• Required action
Transcribe the following records exactly, images excluded.

★ ★ ★ ★

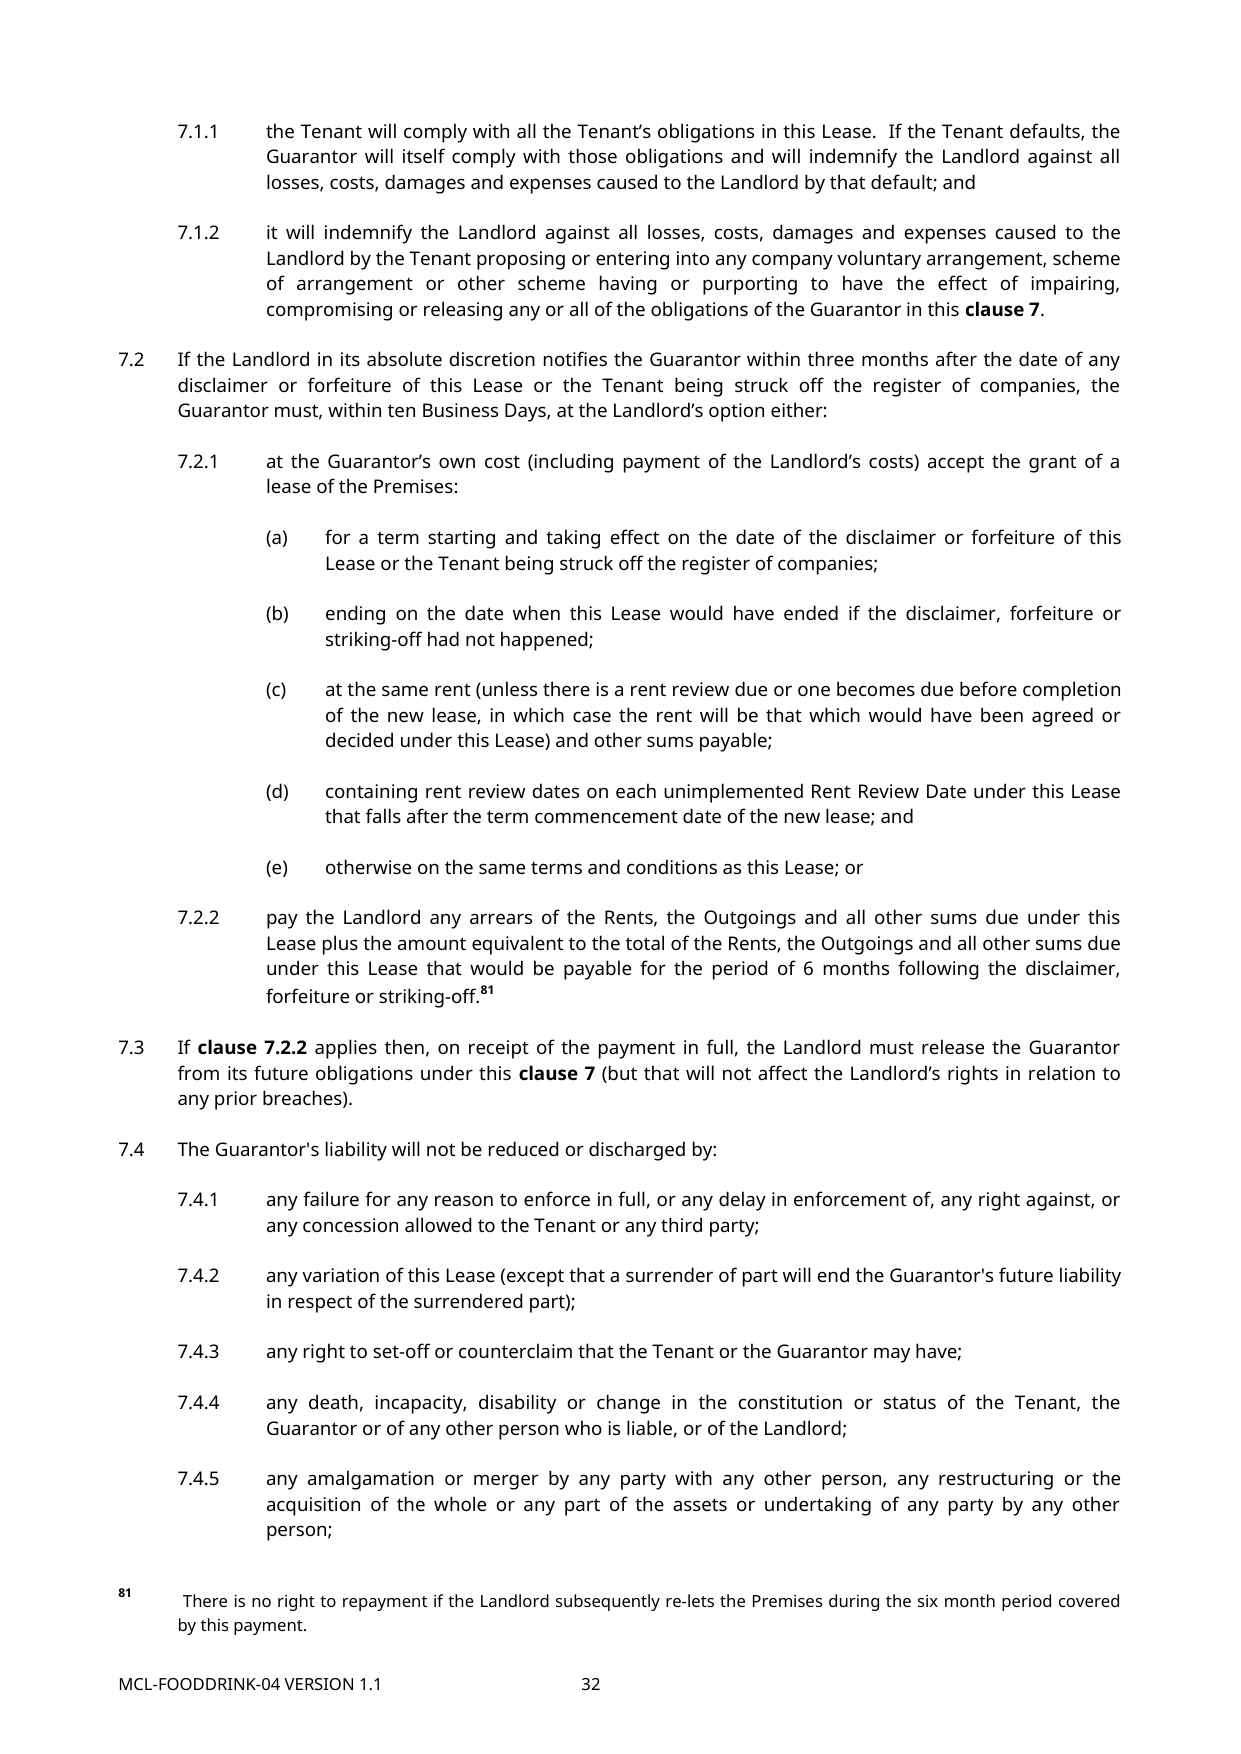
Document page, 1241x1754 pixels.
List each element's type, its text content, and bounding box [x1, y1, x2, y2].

text the Tenant will comply with all the Tenant’s obligations in this Lease. If the Tenant defaults, the Guarantor will itself comply with those obligations and will indemnify the Landlord against all losses, costs, damages and expenses caused to the Landlord by that default; and [177, 118, 1122, 195]
text The Guarantor's liability will not be reduced or discharged by: [118, 1136, 1122, 1162]
text any amalgamation or merger by any party with any other person, any restructuring or the acquisition of the whole or any part of the assets or undertaking of any party by any other person; [177, 1465, 1122, 1542]
text otherwise on the same terms and conditions as this Lease; or [266, 854, 1122, 879]
text any variation of this Lease (except that a surrender of part will end the Guarantor's future liability in respect of the surrendered part); [177, 1263, 1122, 1314]
text at the same rent (unless there is a rent review due or one becomes due before completion of the new lease, in which case the rent will be that which would have been agreed or decided under this Lease) and other sums payable; [266, 676, 1122, 753]
text any right to set-off or counterclaim that the Tenant or the Guarantor may have; [177, 1339, 1122, 1364]
text If the Landlord in its absolute discretion notifies the Guarantor within three months after the date of any disclaimer or forfeiture of this Lease or the Tenant being struck off the register of companies, the Guarantor must, within ten Business Days, at the Landlord’s option either: [118, 347, 1122, 423]
text it will indemnify the Landlord against all losses, costs, damages and expenses caused to the Landlord by the Tenant proposing or entering into any company voluntary arrangement, scheme of arrangement or other scheme having or purporting to have the effect of impairing, compromising or releasing any or all of the obligations of the Guarantor in this clause 7. [177, 220, 1122, 322]
text at the Guarantor’s own cost (including payment of the Landlord’s costs) accept the grant of a lease of the Premises: [177, 448, 1122, 499]
text for a term starting and taking effect on the date of the disclaimer or forfeiture of this Lease or the Tenant being struck off the register of companies; [266, 524, 1122, 575]
text pay the Landlord any arrears of the Rents, the Outgoings and all other sums due under this Lease plus the amount equivalent to the total of the Rents, the Outgoings and all other sums due under this Lease that would be payable for the period of 6 months following the disclaimer, forfeiture or striking-off. [177, 904, 1122, 1009]
text If clause 7.2.2 applies then, on receipt of the payment in full, the Landlord must release the Guarantor from its future obligations under this clause 7 (but that will not affect the Landlord’s rights in relation to any prior breaches). [118, 1034, 1122, 1111]
text any death, incapacity, disability or change in the constitution or status of the Tenant, the Guarantor or of any other person who is liable, or of the Landlord; [177, 1389, 1122, 1440]
text ending on the date when this Lease would have ended if the disclaimer, forfeiture or striking-off had not happened; [266, 600, 1122, 651]
text any failure for any reason to enforce in full, or any delay in enforcement of, any right against, or any concession allowed to the Tenant or any third party; [177, 1187, 1122, 1238]
text containing rent review dates on each unimplemented Rent Review Date under this Lease that falls after the term commencement date of the new lease; and [266, 778, 1122, 829]
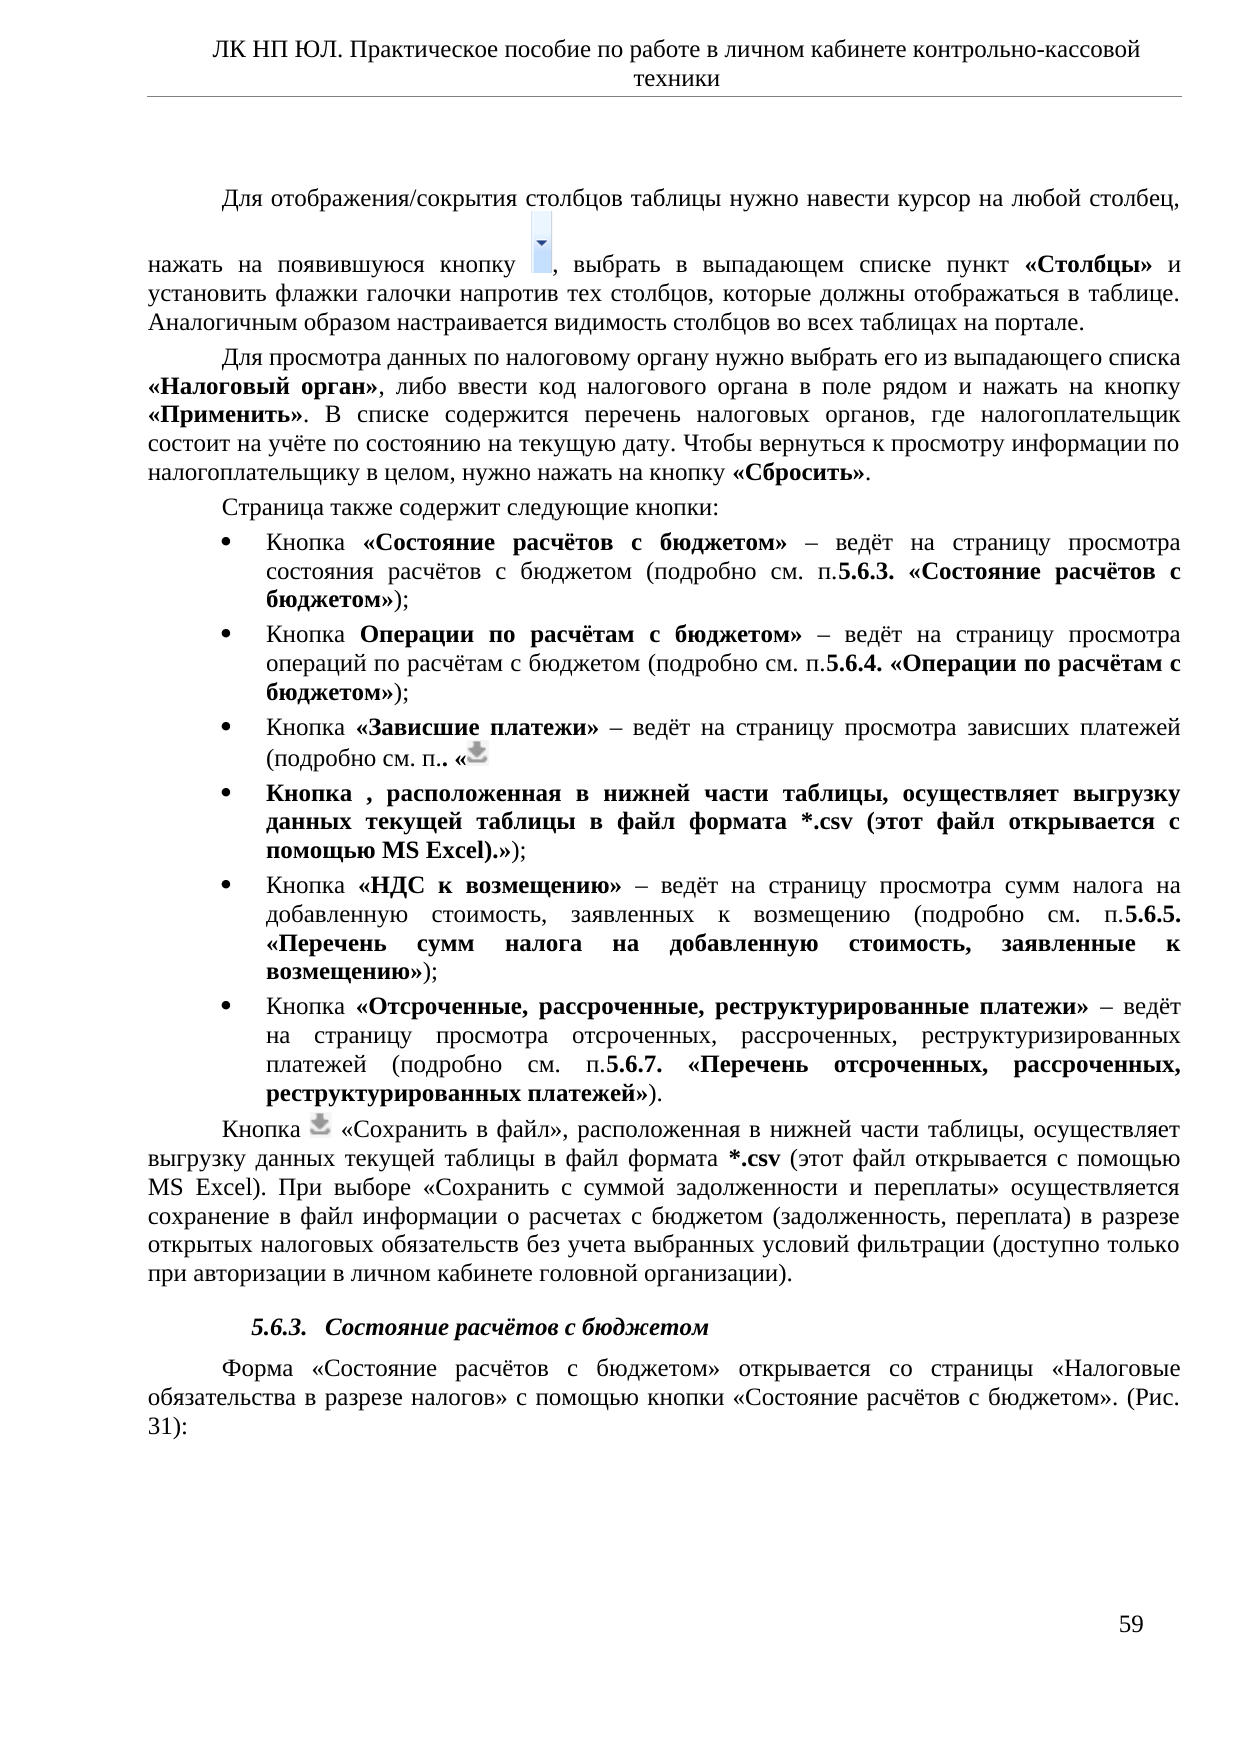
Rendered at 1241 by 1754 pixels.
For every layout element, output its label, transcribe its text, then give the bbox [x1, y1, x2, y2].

★ ★ ★ ★

• Task response
Document page, 1241x1754 pixels.
List each element's type, its text content, and bounding box [x1, y1, x2, y2].

text the Tenant will comply with all the Tenant’s obligations in this Lease. If the Tenant defaults, the Guarantor will itself comply with those obligations and will indemnify the Landlord against all losses, costs, damages and expenses caused to the Landlord by that default; and [177, 118, 1122, 195]
text The Guarantor's liability will not be reduced or discharged by: [118, 1136, 1122, 1162]
text any amalgamation or merger by any party with any other person, any restructuring or the acquisition of the whole or any part of the assets or undertaking of any party by any other person; [177, 1465, 1122, 1542]
text otherwise on the same terms and conditions as this Lease; or [266, 854, 1122, 879]
text any variation of this Lease (except that a surrender of part will end the Guarantor's future liability in respect of the surrendered part); [177, 1263, 1122, 1314]
text at the same rent (unless there is a rent review due or one becomes due before completion of the new lease, in which case the rent will be that which would have been agreed or decided under this Lease) and other sums payable; [266, 676, 1122, 753]
text any right to set-off or counterclaim that the Tenant or the Guarantor may have; [177, 1339, 1122, 1364]
text If the Landlord in its absolute discretion notifies the Guarantor within three months after the date of any disclaimer or forfeiture of this Lease or the Tenant being struck off the register of companies, the Guarantor must, within ten Business Days, at the Landlord’s option either: [118, 347, 1122, 423]
text it will indemnify the Landlord against all losses, costs, damages and expenses caused to the Landlord by the Tenant proposing or entering into any company voluntary arrangement, scheme of arrangement or other scheme having or purporting to have the effect of impairing, compromising or releasing any or all of the obligations of the Guarantor in this clause 7. [177, 220, 1122, 322]
text at the Guarantor’s own cost (including payment of the Landlord’s costs) accept the grant of a lease of the Premises: [177, 448, 1122, 499]
text for a term starting and taking effect on the date of the disclaimer or forfeiture of this Lease or the Tenant being struck off the register of companies; [266, 524, 1122, 575]
text pay the Landlord any arrears of the Rents, the Outgoings and all other sums due under this Lease plus the amount equivalent to the total of the Rents, the Outgoings and all other sums due under this Lease that would be payable for the period of 6 months following the disclaimer, forfeiture or striking-off. [177, 904, 1122, 1009]
text If clause 7.2.2 applies then, on receipt of the payment in full, the Landlord must release the Guarantor from its future obligations under this clause 7 (but that will not affect the Landlord’s rights in relation to any prior breaches). [118, 1034, 1122, 1111]
text any death, incapacity, disability or change in the constitution or status of the Tenant, the Guarantor or of any other person who is liable, or of the Landlord; [177, 1389, 1122, 1440]
text ending on the date when this Lease would have ended if the disclaimer, forfeiture or striking-off had not happened; [266, 600, 1122, 651]
text any failure for any reason to enforce in full, or any delay in enforcement of, any right against, or any concession allowed to the Tenant or any third party; [177, 1187, 1122, 1238]
text containing rent review dates on each unimplemented Rent Review Date under this Lease that falls after the term commencement date of the new lease; and [266, 778, 1122, 829]
Rendered at 1241 by 1754 pixels.
For every layout element, output its label, transcribe its text, then give the bbox [x1, y1, x2, y2].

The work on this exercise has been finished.